For International Transfers under the EU SCC, as modified by the UK Addendum:
- Table 1 shall be completed as set forth in the DPA and the Agreements.
- Table 2: The selection shall be “the Approved EU SCC, including the Appendix Information and with only the following modules, clauses or optional provisions of the Approved EU SCC brought into effect for the purposes of this Addendum” and the table shall be completed as follows:
- The operative modules shall be deemed completed in a manner corresponding with the parties’ roles as set forth in the DPA.

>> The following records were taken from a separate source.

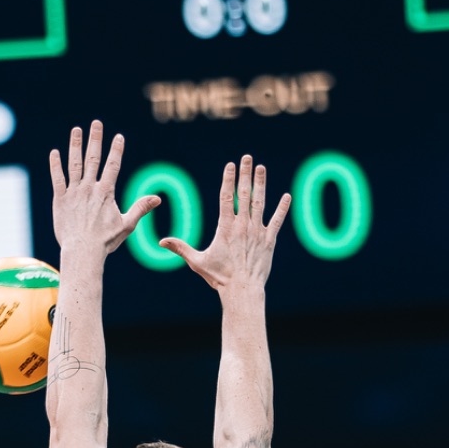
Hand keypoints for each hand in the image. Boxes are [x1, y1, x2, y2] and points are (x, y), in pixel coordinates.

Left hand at [49, 121, 159, 257]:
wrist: (82, 251)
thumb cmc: (105, 241)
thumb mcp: (127, 225)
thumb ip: (140, 208)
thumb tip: (158, 198)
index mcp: (106, 192)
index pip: (113, 165)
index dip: (116, 150)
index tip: (118, 136)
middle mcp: (89, 188)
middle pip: (93, 158)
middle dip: (95, 139)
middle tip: (96, 123)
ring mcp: (74, 193)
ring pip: (74, 164)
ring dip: (75, 145)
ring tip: (76, 130)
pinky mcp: (60, 200)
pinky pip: (57, 179)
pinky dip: (55, 165)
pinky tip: (54, 152)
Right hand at [162, 155, 291, 292]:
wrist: (242, 289)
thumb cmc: (219, 277)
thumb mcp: (197, 261)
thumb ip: (180, 248)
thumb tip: (161, 242)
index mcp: (225, 227)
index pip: (226, 197)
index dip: (227, 179)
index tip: (229, 165)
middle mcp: (243, 225)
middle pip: (244, 194)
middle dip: (245, 174)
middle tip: (247, 158)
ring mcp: (258, 231)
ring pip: (260, 202)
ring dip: (261, 184)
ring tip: (261, 168)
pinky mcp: (269, 240)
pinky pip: (277, 220)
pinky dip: (282, 208)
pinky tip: (287, 196)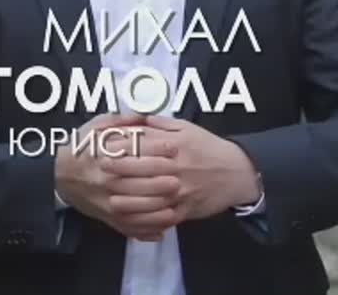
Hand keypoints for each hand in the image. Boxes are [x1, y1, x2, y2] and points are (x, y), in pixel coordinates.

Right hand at [53, 112, 180, 240]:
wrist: (59, 174)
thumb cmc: (82, 148)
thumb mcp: (97, 126)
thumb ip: (122, 120)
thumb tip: (145, 114)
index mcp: (103, 154)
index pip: (134, 151)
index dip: (157, 149)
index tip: (173, 146)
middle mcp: (105, 178)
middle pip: (138, 180)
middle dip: (162, 177)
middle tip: (180, 174)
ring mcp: (107, 200)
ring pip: (137, 206)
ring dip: (160, 203)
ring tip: (177, 195)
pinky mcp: (108, 217)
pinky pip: (131, 225)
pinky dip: (150, 225)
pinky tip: (166, 220)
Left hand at [104, 114, 260, 222]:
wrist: (237, 172)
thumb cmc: (209, 147)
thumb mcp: (187, 128)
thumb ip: (160, 124)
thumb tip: (136, 118)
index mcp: (175, 146)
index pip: (143, 146)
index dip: (122, 147)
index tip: (104, 148)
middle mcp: (177, 168)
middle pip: (143, 171)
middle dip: (120, 172)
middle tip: (100, 171)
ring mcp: (181, 191)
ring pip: (151, 198)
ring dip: (129, 199)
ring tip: (111, 198)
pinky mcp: (186, 209)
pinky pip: (164, 217)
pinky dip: (148, 219)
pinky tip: (133, 218)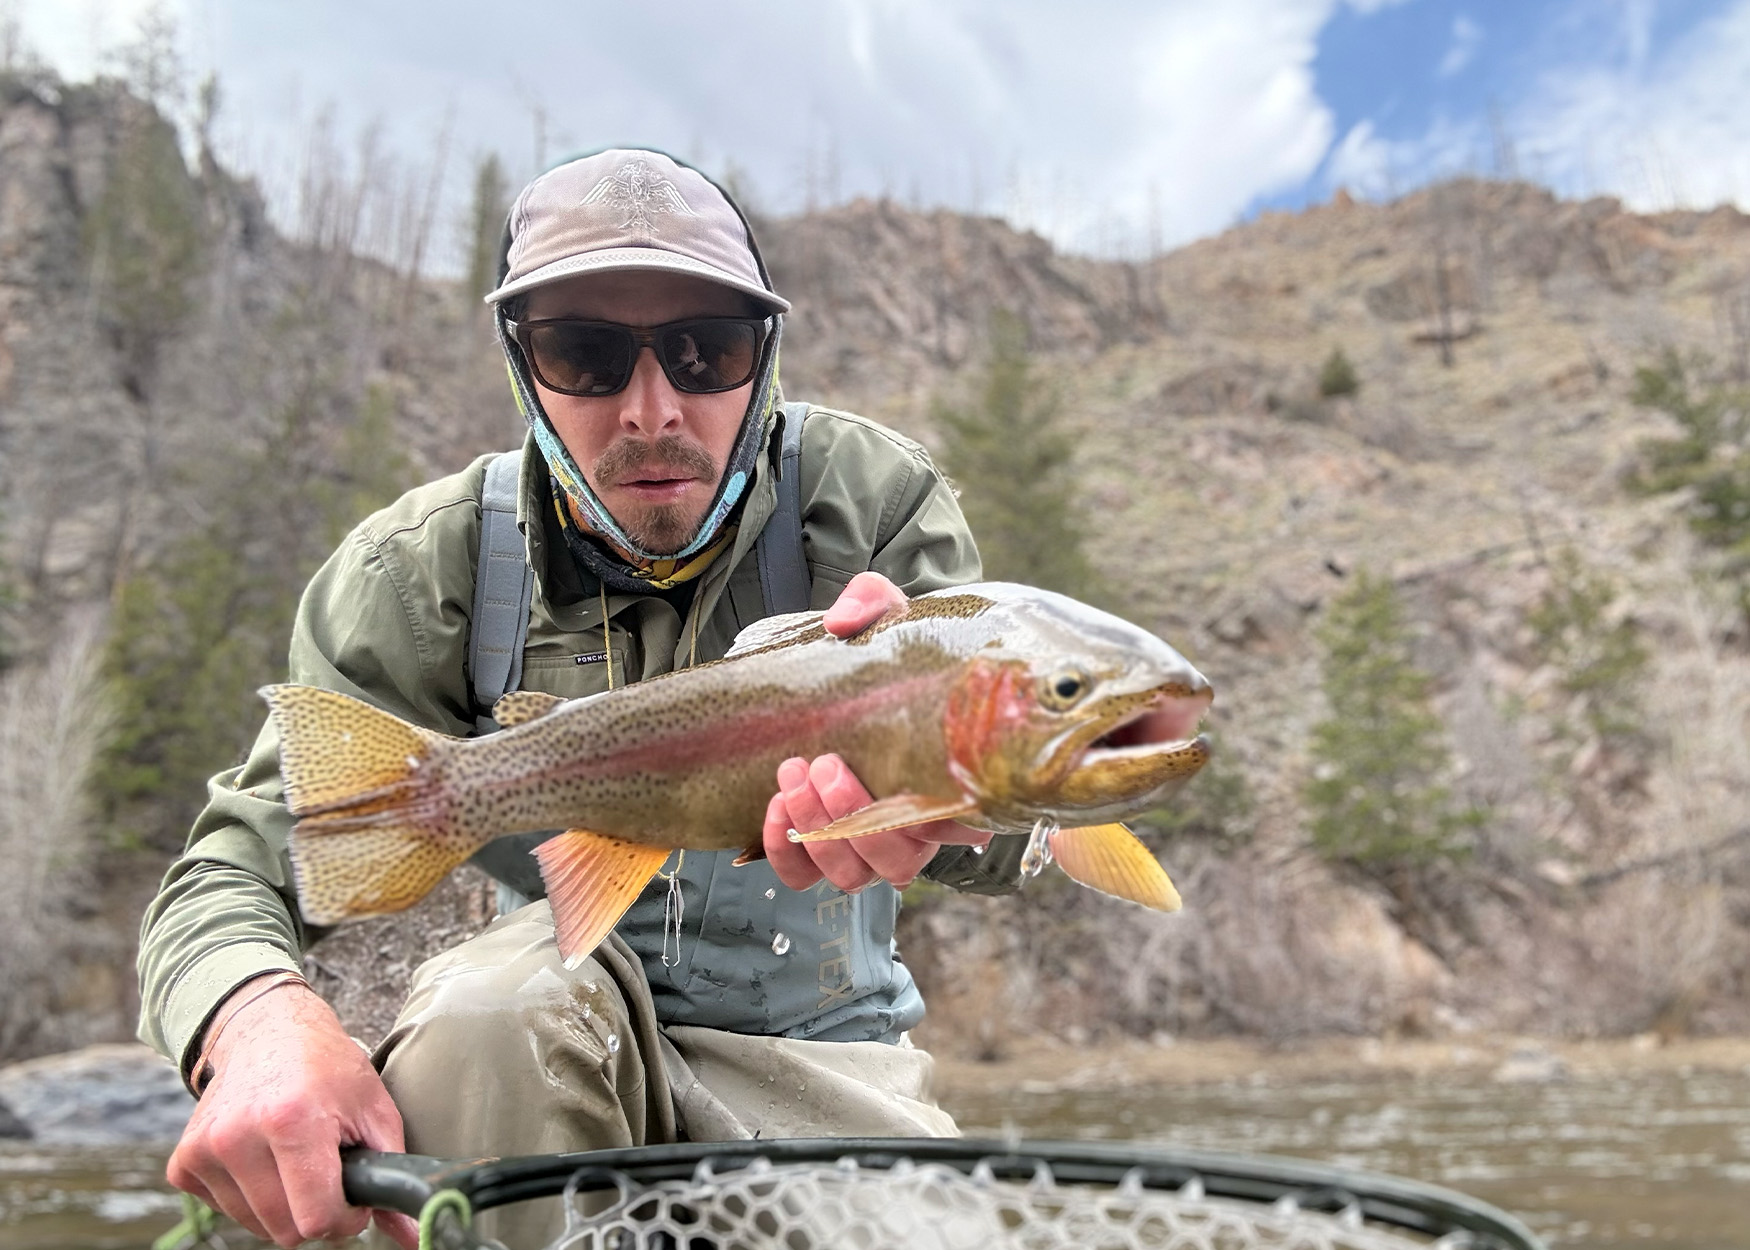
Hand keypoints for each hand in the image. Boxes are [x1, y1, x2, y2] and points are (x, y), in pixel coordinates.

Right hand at [167, 980, 417, 1248]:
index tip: (353, 1197)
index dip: (344, 1218)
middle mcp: (237, 1137)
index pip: (316, 1218)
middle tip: (329, 1175)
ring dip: (283, 1205)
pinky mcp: (183, 1163)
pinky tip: (263, 1156)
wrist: (266, 1031)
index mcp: (290, 1120)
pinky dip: (250, 1197)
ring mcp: (203, 1150)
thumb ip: (392, 1175)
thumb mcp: (373, 1110)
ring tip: (295, 1157)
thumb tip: (413, 1236)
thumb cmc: (328, 1069)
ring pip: (255, 1226)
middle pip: (285, 1230)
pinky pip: (224, 1211)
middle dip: (315, 1214)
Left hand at [763, 572, 989, 892]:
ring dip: (820, 831)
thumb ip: (872, 604)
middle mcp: (912, 829)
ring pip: (852, 873)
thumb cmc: (878, 651)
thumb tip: (842, 622)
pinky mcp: (813, 849)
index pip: (956, 826)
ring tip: (793, 773)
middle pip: (897, 861)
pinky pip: (800, 874)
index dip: (932, 820)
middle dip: (855, 818)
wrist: (839, 667)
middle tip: (826, 763)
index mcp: (946, 783)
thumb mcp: (884, 616)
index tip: (903, 778)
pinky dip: (784, 849)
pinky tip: (773, 807)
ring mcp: (863, 846)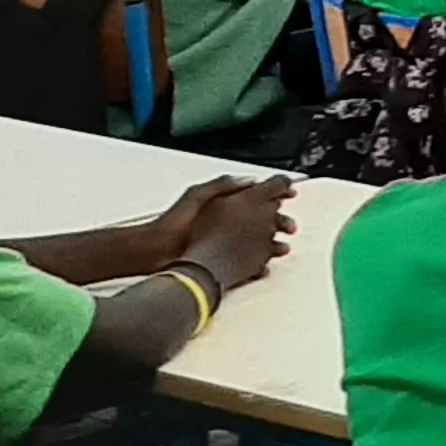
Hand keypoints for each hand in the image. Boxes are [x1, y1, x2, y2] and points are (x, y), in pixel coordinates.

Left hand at [149, 177, 291, 292]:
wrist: (153, 250)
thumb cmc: (172, 222)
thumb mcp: (197, 195)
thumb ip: (221, 185)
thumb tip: (250, 181)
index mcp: (224, 202)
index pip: (257, 193)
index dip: (276, 192)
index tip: (292, 192)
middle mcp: (227, 220)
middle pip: (262, 217)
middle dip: (279, 220)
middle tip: (291, 227)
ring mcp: (224, 239)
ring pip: (259, 239)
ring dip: (273, 243)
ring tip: (283, 248)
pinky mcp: (221, 257)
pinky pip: (247, 258)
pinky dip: (260, 260)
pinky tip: (267, 264)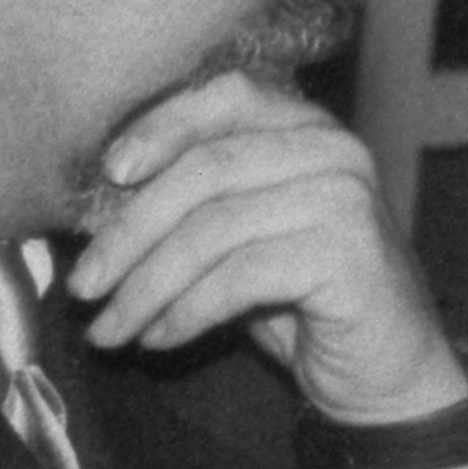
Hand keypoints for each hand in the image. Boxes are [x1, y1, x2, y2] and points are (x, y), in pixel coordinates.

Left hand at [63, 70, 462, 424]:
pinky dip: (185, 313)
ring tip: (109, 328)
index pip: (225, 98)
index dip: (160, 127)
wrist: (384, 370)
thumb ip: (188, 207)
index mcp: (305, 128)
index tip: (108, 174)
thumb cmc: (298, 301)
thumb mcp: (237, 239)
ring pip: (212, 231)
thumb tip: (95, 210)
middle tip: (83, 286)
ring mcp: (346, 199)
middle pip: (203, 173)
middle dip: (128, 235)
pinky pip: (238, 278)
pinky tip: (158, 339)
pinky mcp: (348, 255)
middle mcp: (333, 151)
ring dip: (145, 288)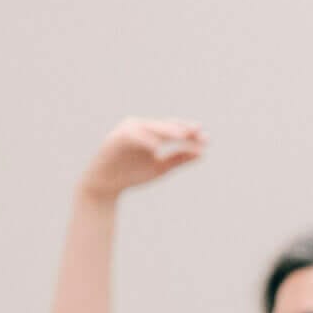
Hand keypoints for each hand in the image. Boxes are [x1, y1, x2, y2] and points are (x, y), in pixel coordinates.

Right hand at [80, 117, 203, 200]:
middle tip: (198, 134)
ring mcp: (127, 130)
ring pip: (150, 128)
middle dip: (182, 130)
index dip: (190, 133)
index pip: (173, 128)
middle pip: (164, 126)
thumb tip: (202, 153)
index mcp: (151, 132)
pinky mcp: (115, 138)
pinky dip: (145, 140)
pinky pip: (132, 137)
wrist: (105, 186)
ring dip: (166, 131)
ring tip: (182, 136)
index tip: (207, 139)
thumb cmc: (131, 174)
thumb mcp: (160, 168)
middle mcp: (139, 127)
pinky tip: (157, 147)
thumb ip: (179, 159)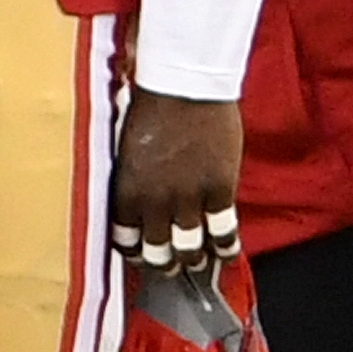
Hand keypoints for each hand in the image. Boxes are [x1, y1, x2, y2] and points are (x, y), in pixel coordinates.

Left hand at [108, 86, 244, 267]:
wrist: (185, 85)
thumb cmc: (151, 107)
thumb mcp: (127, 150)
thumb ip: (133, 181)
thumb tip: (137, 200)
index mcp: (127, 192)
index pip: (125, 240)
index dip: (133, 252)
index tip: (140, 254)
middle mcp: (154, 203)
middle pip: (157, 251)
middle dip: (163, 264)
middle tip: (169, 267)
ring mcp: (189, 199)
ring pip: (190, 247)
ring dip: (193, 260)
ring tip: (197, 263)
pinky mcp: (220, 190)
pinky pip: (224, 230)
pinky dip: (226, 245)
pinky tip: (227, 252)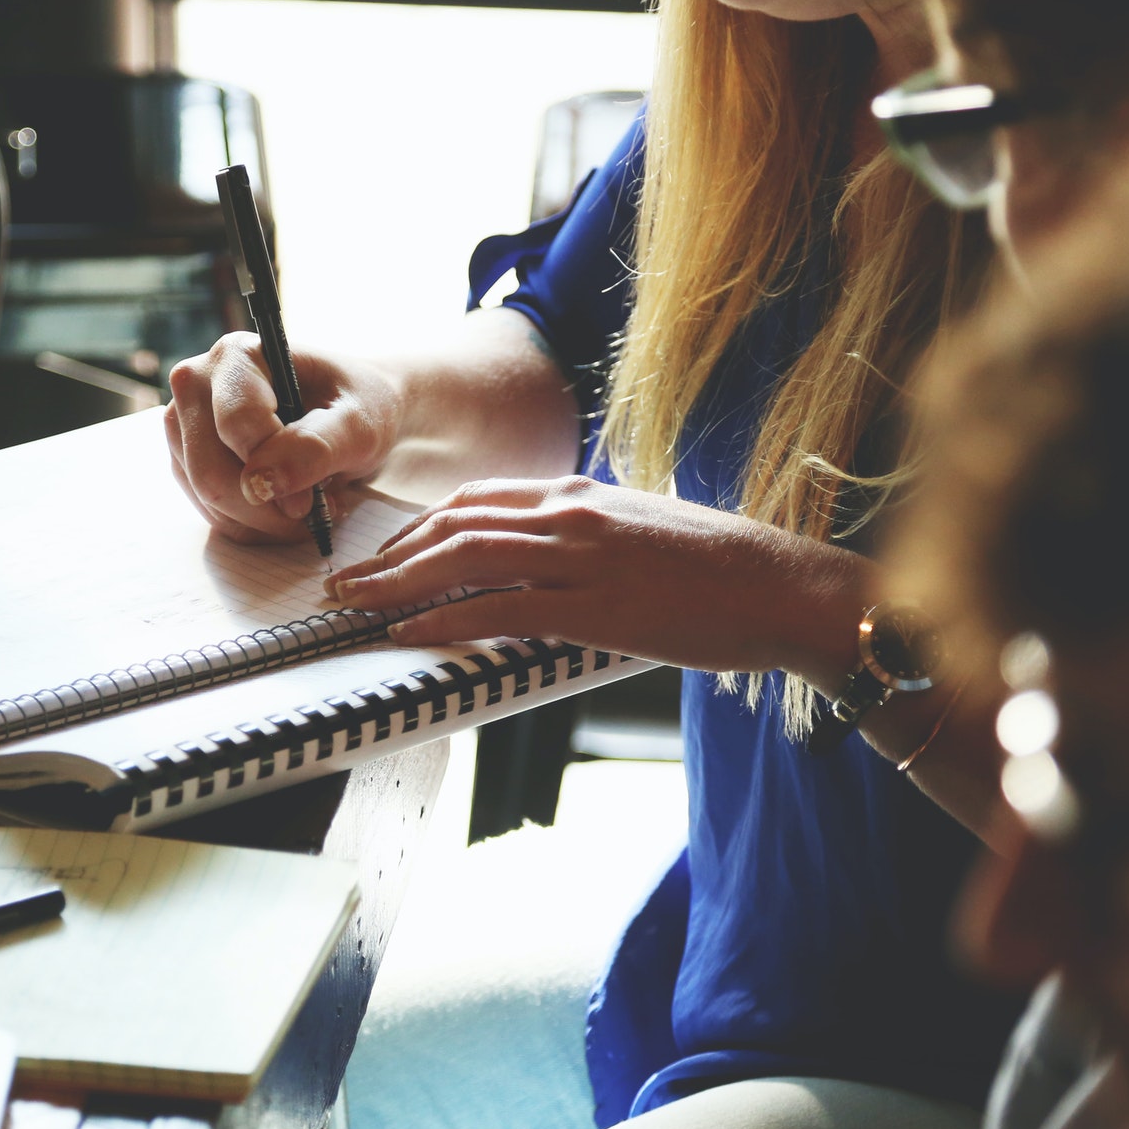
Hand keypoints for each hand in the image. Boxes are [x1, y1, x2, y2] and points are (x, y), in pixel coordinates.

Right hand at [165, 333, 402, 543]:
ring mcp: (186, 425)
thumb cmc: (359, 406)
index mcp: (237, 356)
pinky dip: (255, 525)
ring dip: (264, 520)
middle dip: (268, 507)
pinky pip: (212, 514)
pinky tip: (287, 508)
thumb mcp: (359, 424)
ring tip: (309, 504)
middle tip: (316, 510)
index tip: (314, 497)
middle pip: (210, 471)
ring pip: (208, 500)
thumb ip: (316, 447)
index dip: (276, 470)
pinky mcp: (188, 461)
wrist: (353, 413)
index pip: (236, 425)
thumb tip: (261, 483)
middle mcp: (198, 384)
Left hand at [324, 476, 867, 681]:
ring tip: (356, 606)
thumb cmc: (719, 567)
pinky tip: (410, 635)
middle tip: (346, 582)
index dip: (418, 528)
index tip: (385, 553)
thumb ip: (585, 537)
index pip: (475, 500)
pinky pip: (500, 609)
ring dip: (398, 584)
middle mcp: (570, 513)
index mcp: (579, 494)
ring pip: (464, 559)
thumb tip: (544, 561)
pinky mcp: (596, 605)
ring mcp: (580, 556)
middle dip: (390, 555)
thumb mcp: (640, 531)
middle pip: (454, 524)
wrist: (783, 585)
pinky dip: (445, 621)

- Clause 7 (Docking Clause) does not apply.
- Clause 11 (Option) does not apply.
- Clause 9a (Prior Authorisation or General Authorisation) shall be “General Authorisation,” and the time period and process by which this is done is, “as set forth in the DPA.”
- The question, “is personal data received from the Importer combined with personal data collected by the Exporter” shall be “no,” unless otherwise specified in the DPA. - Table 3 shall be completed as follows:
- Annex I.A: “The parties as set forth in the Agreement”
- Annex I.B: “The Description of Processing set forth in the DPA”
- Annex II: “The technical and organizational measures are set forth at https://www.usertesting.com/sites/default/files/2023-09/UserTesting%20TOMs.pdf"
- Annex III: “The relevant list(s) of Sub-processors are as set forth at https://www.usertesting.com/privacy-center” - Table 4: The selection shall be “Importer.”
Swiss SCC
- References to GDPR shall be interpreted to also include references to the Swiss Federal Act on Data Protection (“FADP”)
- Clause 13 and Annex I.C. of the EU SCC shall include the Federal Data Protection and Information Commissioner as an additional competent Supervisory Authority.
- In the event that the International Transfer is exclusively subject to the FADP, Clause 17 of the EU SCC shall include Swiss law as the governing law; and
In Clause 18 of the EU SCC, references to “member state” shall also include references to Switzerland in order to ensure that Swiss Data Subjects may exercise their rights under FADP.